Los agentes utilizaron gases lacrimógenos y balas de goma contra una multitud que protestaba no solo contra los Juegos, sino también contra el presidente interino, Michel Temer. Pero ésta no es la primera manifestación que se celebra contra la cita deportiva ni el actual gobierno. Pese las intensas medidas de seguridad, la semana pasada, en el paso de la antorcha olímpica por Angra dos Reis, los protestantes consiguieron apagar su llama.

Para hoy, diversos colectivos sociales han convocado a través de las redes sociales una manifestación en la playa carioca de Copacabana, poco antes de que empiece la inauguración del evento más importante del mundo de deporte. De momento, 3.000 personas han confirmado su asistencia a una protesta que uno de sus lemas más visibles es: calamidad olímpica. Y es que los brasileños ven que no llegan la prosperidad y los beneficios que les prometieron que portarían las citas deportivas.

Crisis económica y polítca

En 2010, Brasil prometía. Era la gran potencia sudamericana e iba a acoger los primeros Juegos Olímpicos de la región.

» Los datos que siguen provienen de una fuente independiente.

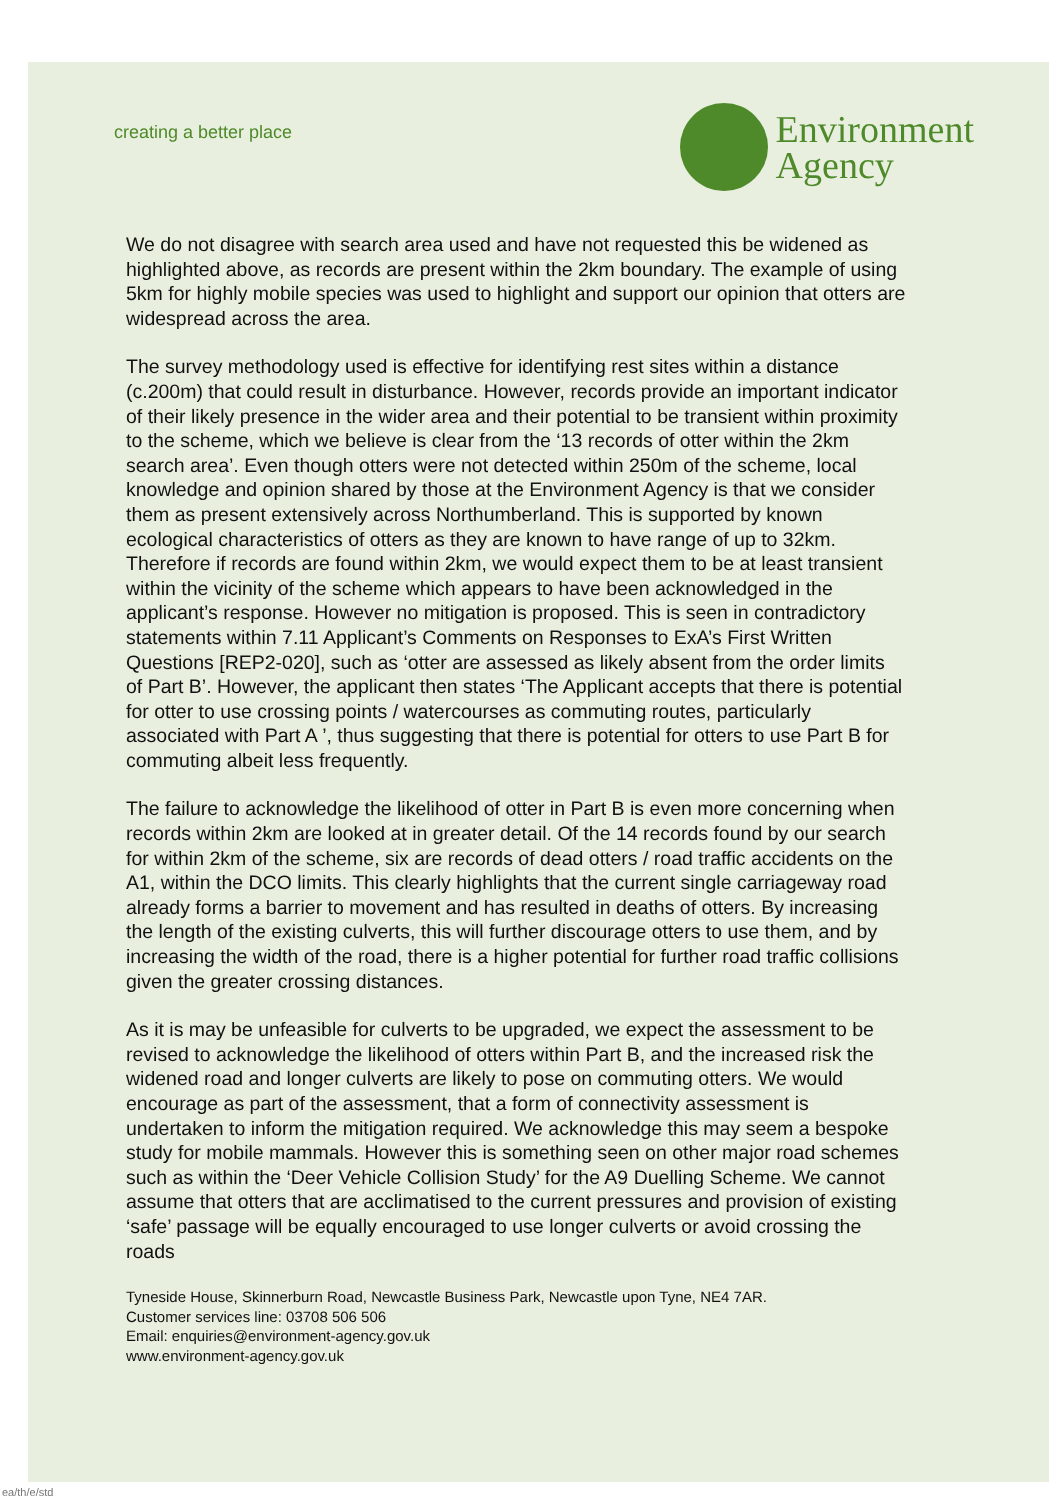creating a better place
Environment
Agency
We do not disagree with search area used and have not requested this be widened as highlighted above, as records are present within the 2km boundary. The example of using 5km for highly mobile species was used to highlight and support our opinion that otters are widespread across the area.
The survey methodology used is effective for identifying rest sites within a distance (c.200m) that could result in disturbance. However, records provide an important indicator of their likely presence in the wider area and their potential to be transient within proximity to the scheme, which we believe is clear from the ‘13 records of otter within the 2km search area’. Even though otters were not detected within 250m of the scheme, local knowledge and opinion shared by those at the Environment Agency is that we consider them as present extensively across Northumberland. This is supported by known ecological characteristics of otters as they are known to have range of up to 32km. Therefore if records are found within 2km, we would expect them to be at least transient within the vicinity of the scheme which appears to have been acknowledged in the applicant’s response. However no mitigation is proposed. This is seen in contradictory statements within 7.11 Applicant’s Comments on Responses to ExA’s First Written Questions [REP2-020], such as ‘otter are assessed as likely absent from the order limits of Part B’. However, the applicant then states ‘The Applicant accepts that there is potential for otter to use crossing points / watercourses as commuting routes, particularly associated with Part A ’, thus suggesting that there is potential for otters to use Part B for commuting albeit less frequently.
The failure to acknowledge the likelihood of otter in Part B is even more concerning when records within 2km are looked at in greater detail. Of the 14 records found by our search for within 2km of the scheme, six are records of dead otters / road traffic accidents on the A1, within the DCO limits. This clearly highlights that the current single carriageway road already forms a barrier to movement and has resulted in deaths of otters. By increasing the length of the existing culverts, this will further discourage otters to use them, and by increasing the width of the road, there is a higher potential for further road traffic collisions given the greater crossing distances.
As it is may be unfeasible for culverts to be upgraded, we expect the assessment to be revised to acknowledge the likelihood of otters within Part B, and the increased risk the widened road and longer culverts are likely to pose on commuting otters. We would encourage as part of the assessment, that a form of connectivity assessment is undertaken to inform the mitigation required. We acknowledge this may seem a bespoke study for mobile mammals. However this is something seen on other major road schemes such as within the ‘Deer Vehicle Collision Study’ for the A9 Duelling Scheme. We cannot assume that otters that are acclimatised to the current pressures and provision of existing ‘safe’ passage will be equally encouraged to use longer culverts or avoid crossing the roads
Tyneside House, Skinnerburn Road, Newcastle Business Park, Newcastle upon Tyne, NE4 7AR.
Customer services line: 03708 506 506
Email: enquiries@environment-agency.gov.uk
www.environment-agency.gov.uk
ea/th/e/std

En ese entonces, el PIB despegó a un ritmo de 7,4%. Ahora, por eso, parece que esos sueños de prosperidad se derrumban como un castillo de naipes.

Las competiciones deportivos se han asentado encima de la burbuja inmobiliaria y la especulación. Ahora esta burbuja estalló. En 2014, el año que Brasil acogió el Mundial,  su PIB tan solo creció un 0,1%, muy por debajo del 3,03% registrado en el 2013 y de los últimos cinco años.

Pero esto solo era inicio de la recesión. En 2015 la economía disminuyo un 3,8%,  la recesión más aguda desde los años 90. Además, en los dos primeros semestres de este año el PIB se ha contraído un 5,4% y el desempleo se ha incrementado hasta un 10,2%, mientras que el 2015 cerró con un paro del 6,9% y en 2014 con un 4,3%, según datos oficiales.

Además, en Brasil se ha desencadenado una crisis política. El senado decidió en mayo apartar temporalmente de su cargo a la presidenta, Dilma Rousseff, por, presuntamente, haber manipulado las cuentas fiscales del 2015. Ayer, esta misma cámara aprobó el texto del impachment (juicio político) que se votará a finales de mes y podría dejar a Rousseff definitivamente sin liderar el país. 

De momento, y de manera interina, Michel Temer, ocupa la presidencia del país, pero tampoco está exento de escándalos. Presuntamente está involucrado en un caso de corrupción de la petrolera pública del país, Petrobras, que salpica tanto a personas del Partido de los Trabajadores de Rousseff, incluso al expresidente Inacio Lula de Silvia, como a personas cercanas a Temer y de su ejecutivo. De momento, la presidenta destituida está limpia en este caso y asegura que el hecho de que se la haya apartado de la política es un golpe de Estado camuflado.

Cómo afectó los Juegos en otras ciudades

Algunos expertos consideran que buena parte de la crisis griega también es heredera de los Juegos Olímpicos de Atenas del 2014. El presupuesto para las infraestructuras fue de 9.000 millones de euros, el doble de lo establecido inicialmente y sin tener en cuenta el costo inflado ni los trabajos que se tuvieron que acabar a última hora. Muchas de estas instalaciones, como el campo de beisbol o el de hockey sobre hierba, ni tan siquiera se utilizan en la actualidad, pero es muy costoso mantenerlos.

En los siete años anteriores de los Juegos Olímpicos de Atenas, en Grecia había un crecimiento del PIB extra del 1,5%. A partir de entonces, eso cambió y la economía griega empezó a retroceder hasta que en 2009 entró en una gran recesión y en abril de 2010 fue rescatado el país heleno por primera vez. Desde entonces, Atenas ha aplicado medidas de austeridad en el país, pero aún así no ha conseguido salir de la crisis.

Las Olimpíadas de Londres le costaron al gobierno británico cerca de 11.500 millones de euros. La empresa Visa, patrocinadora de la cita deportiva, evaluó que la actividad económica durante este evento y concluyó que se incrementó unos 1.340 millones de euros, mientras que el consumo aumentó unos 880 millones de euros.

Un estudio reciente de la Oxford Saïd Business School alerta que los Juegos Olímpicos de Brasil tendrán un sobrecoste del  51% del presupuesto inicial y acabaran costando, mínimo, 4.200 millones de euros en un país que ha entrado en recesión.   ¿El Mundial y los Juegos Olímpicos estarán pasando su factura a Brasil?